Written task: Copy out every line of the records where the string "أثناء" occurs.
+++ Data supplied +++
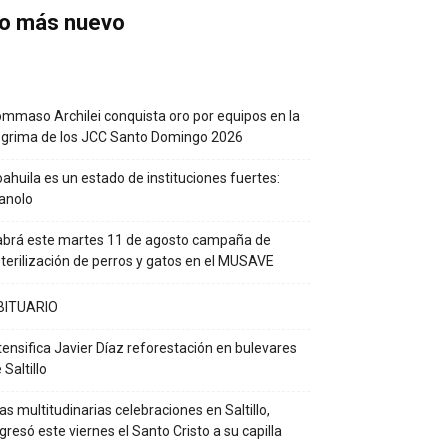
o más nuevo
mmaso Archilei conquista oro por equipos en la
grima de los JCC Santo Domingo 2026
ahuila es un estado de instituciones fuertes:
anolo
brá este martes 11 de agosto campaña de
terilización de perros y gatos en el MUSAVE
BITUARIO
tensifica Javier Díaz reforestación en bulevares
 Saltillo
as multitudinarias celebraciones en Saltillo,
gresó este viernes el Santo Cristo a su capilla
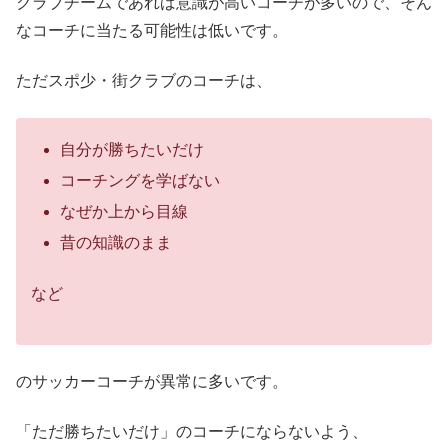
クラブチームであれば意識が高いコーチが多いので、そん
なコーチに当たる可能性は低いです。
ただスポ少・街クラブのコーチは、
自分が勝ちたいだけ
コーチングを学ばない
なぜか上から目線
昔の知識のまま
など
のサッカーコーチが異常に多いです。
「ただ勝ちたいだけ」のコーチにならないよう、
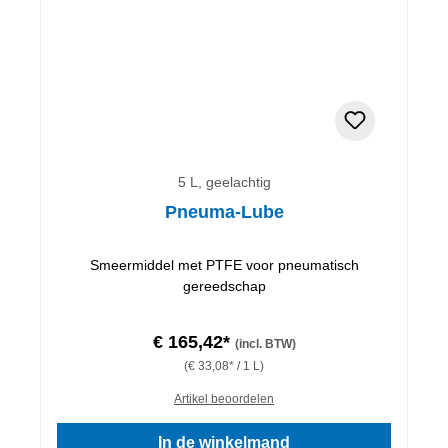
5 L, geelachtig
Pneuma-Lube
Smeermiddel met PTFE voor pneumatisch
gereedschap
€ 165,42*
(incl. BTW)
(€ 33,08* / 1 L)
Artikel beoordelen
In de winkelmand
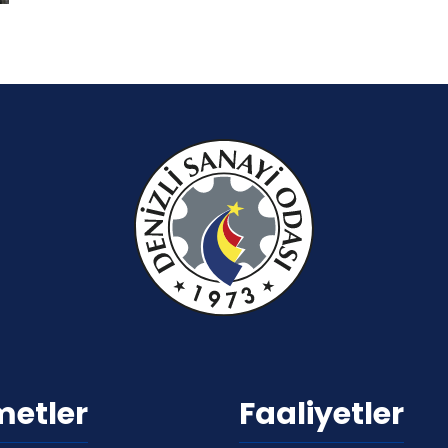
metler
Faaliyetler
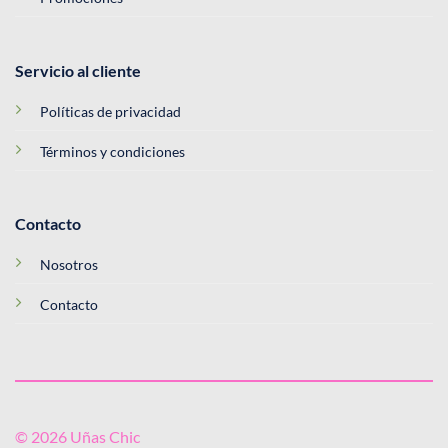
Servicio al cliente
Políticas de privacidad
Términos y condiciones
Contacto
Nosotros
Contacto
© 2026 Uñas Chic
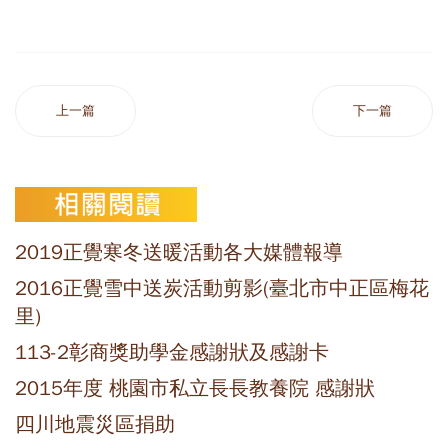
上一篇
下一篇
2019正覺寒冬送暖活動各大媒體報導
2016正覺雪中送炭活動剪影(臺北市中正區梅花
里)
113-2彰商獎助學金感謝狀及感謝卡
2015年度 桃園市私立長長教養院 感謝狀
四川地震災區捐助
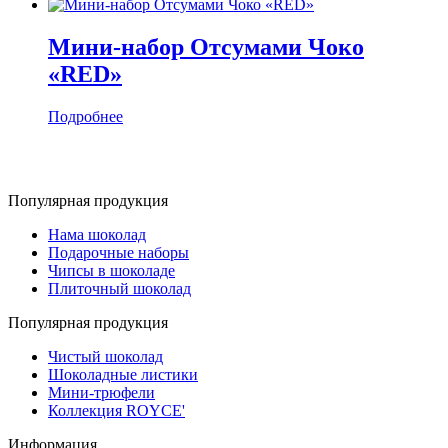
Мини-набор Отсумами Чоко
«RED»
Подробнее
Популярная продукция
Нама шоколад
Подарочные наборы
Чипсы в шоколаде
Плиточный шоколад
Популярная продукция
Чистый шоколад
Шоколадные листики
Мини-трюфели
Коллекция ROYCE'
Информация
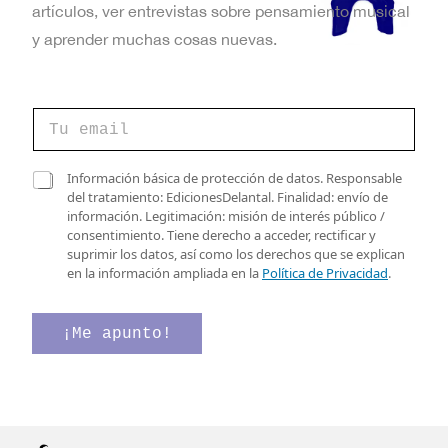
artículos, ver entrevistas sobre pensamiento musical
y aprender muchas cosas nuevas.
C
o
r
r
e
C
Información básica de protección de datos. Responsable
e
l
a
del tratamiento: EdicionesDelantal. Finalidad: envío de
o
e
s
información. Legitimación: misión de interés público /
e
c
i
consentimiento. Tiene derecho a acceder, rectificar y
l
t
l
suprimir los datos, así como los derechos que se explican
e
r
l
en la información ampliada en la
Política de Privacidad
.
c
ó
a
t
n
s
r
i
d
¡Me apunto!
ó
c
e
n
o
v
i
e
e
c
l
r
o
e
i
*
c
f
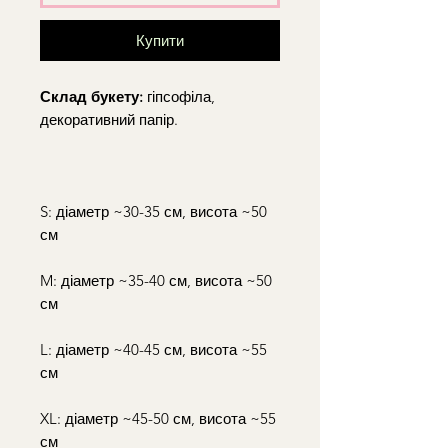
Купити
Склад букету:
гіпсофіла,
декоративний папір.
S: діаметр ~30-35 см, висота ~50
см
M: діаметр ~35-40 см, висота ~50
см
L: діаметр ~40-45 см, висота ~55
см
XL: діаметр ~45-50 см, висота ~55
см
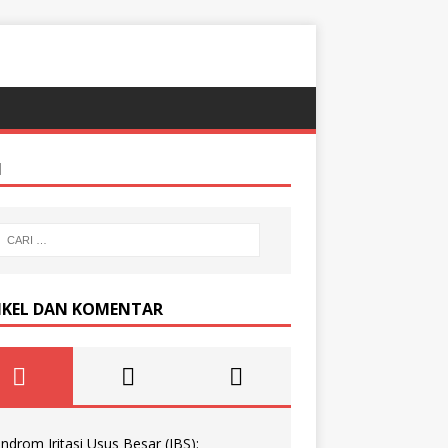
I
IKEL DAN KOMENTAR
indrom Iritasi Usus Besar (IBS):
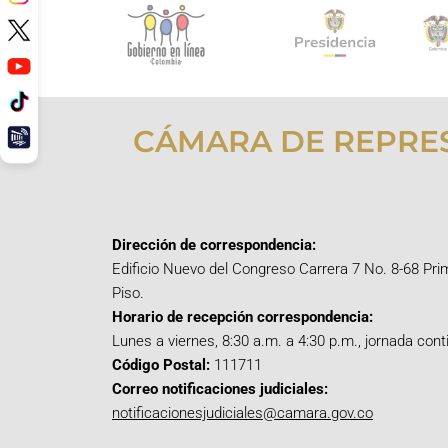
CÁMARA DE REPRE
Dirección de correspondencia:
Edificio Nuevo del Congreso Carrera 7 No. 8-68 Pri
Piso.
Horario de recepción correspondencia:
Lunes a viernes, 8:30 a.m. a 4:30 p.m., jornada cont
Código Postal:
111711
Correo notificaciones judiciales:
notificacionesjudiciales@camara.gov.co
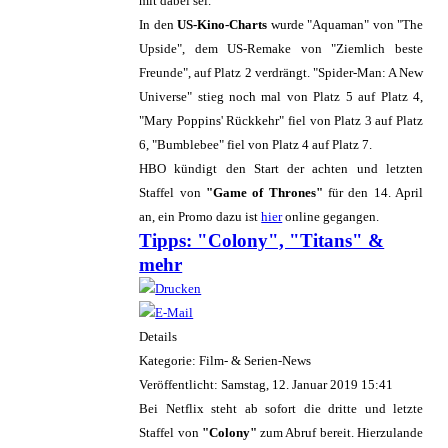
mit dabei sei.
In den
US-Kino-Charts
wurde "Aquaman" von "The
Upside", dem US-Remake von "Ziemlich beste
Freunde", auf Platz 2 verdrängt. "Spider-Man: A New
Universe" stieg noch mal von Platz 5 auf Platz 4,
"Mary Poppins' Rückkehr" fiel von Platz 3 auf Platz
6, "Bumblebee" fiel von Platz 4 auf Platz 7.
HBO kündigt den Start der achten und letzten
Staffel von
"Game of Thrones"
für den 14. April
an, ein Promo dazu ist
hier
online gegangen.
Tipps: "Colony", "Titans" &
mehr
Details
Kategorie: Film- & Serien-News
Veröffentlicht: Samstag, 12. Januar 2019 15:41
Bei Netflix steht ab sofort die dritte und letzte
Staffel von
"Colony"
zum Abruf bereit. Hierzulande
+++
+++ Data supplied +++
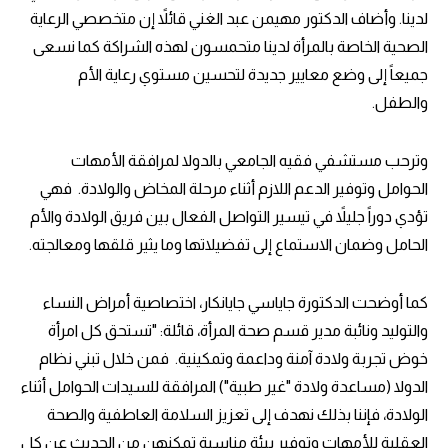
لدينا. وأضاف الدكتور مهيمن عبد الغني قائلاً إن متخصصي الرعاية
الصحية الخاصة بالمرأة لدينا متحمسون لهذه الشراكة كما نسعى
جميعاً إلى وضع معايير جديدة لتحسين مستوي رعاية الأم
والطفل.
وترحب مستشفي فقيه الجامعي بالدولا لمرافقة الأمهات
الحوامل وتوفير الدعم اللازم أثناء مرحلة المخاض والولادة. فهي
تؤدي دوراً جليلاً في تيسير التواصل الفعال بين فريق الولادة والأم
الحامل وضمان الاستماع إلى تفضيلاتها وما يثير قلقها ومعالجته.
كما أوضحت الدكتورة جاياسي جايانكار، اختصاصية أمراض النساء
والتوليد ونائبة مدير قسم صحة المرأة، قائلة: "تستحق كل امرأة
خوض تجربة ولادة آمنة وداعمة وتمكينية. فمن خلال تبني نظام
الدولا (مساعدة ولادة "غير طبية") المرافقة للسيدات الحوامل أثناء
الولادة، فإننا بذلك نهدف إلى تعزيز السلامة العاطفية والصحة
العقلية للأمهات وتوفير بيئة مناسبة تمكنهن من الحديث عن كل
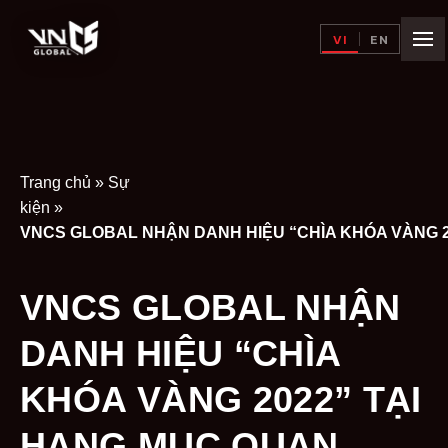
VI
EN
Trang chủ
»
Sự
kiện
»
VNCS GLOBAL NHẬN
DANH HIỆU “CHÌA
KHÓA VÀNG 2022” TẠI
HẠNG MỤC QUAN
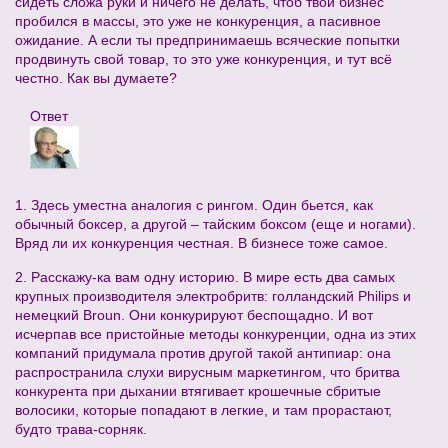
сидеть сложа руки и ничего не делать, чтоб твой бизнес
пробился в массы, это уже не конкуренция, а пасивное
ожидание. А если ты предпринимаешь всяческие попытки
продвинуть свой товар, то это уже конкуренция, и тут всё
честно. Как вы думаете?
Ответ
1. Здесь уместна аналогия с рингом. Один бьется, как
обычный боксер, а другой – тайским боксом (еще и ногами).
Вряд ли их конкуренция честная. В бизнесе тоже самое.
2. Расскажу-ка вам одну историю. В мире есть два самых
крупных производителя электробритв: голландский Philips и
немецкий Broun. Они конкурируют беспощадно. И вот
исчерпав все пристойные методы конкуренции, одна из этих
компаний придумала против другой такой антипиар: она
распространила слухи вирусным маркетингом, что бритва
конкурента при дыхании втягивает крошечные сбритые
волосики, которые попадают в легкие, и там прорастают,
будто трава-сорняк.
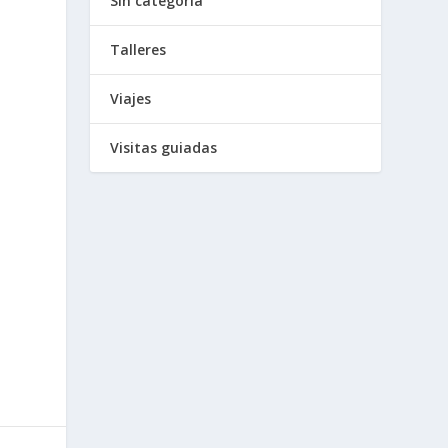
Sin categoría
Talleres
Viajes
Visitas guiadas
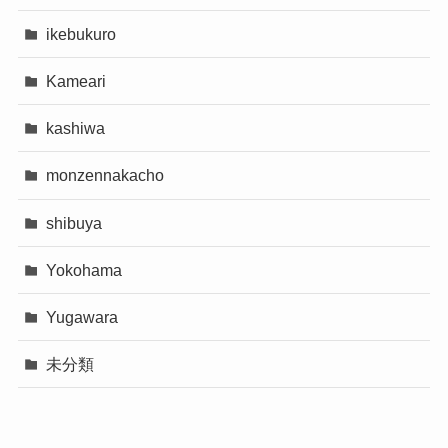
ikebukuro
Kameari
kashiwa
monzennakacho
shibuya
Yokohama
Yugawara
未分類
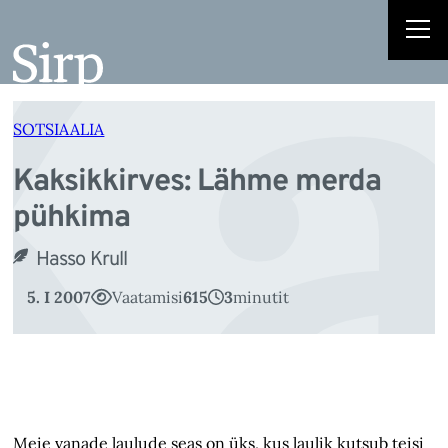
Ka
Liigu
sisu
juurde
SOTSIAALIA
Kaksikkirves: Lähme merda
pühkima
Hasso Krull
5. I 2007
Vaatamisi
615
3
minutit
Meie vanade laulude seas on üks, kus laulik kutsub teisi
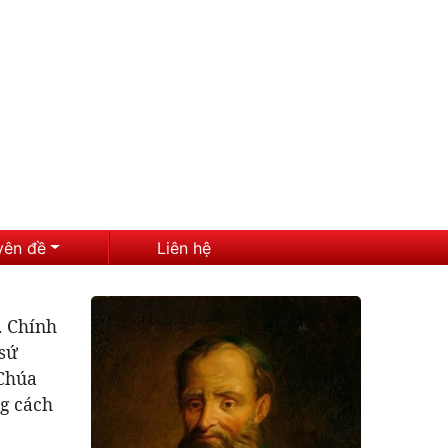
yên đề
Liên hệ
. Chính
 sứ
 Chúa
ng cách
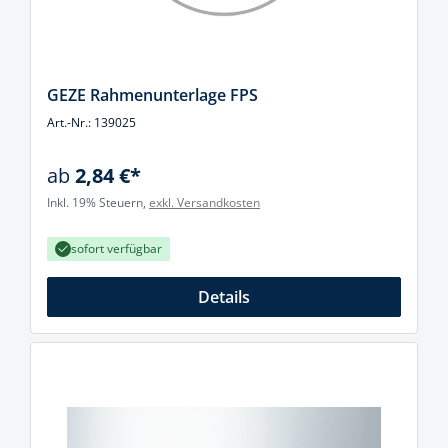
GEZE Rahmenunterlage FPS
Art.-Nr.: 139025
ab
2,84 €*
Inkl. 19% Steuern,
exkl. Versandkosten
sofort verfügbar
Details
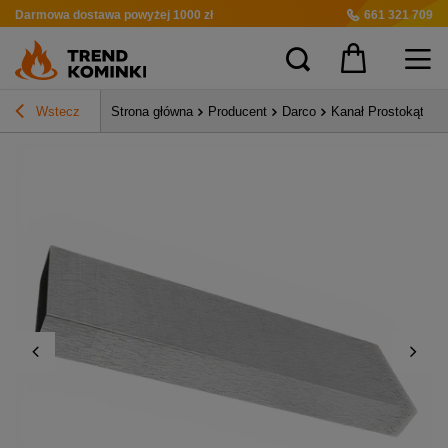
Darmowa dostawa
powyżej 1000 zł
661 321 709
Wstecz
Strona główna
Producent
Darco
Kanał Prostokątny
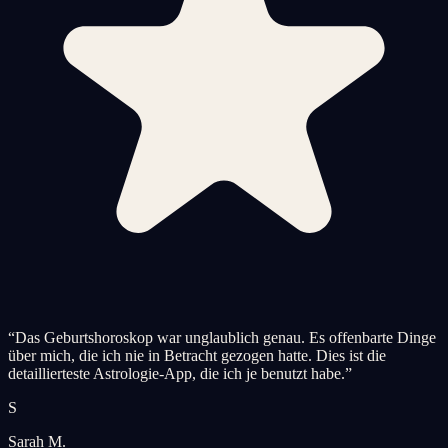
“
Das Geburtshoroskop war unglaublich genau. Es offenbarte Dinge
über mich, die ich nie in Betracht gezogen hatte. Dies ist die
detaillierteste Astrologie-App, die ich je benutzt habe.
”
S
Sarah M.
+++
Answer for the task:
الحوامل وتوفير الدعم اللازم أثناء مرحلة المخاض والولادة. فهي
الدولا (مساعدة ولادة "غير طبية") المرافقة للسيدات الحوامل أثناء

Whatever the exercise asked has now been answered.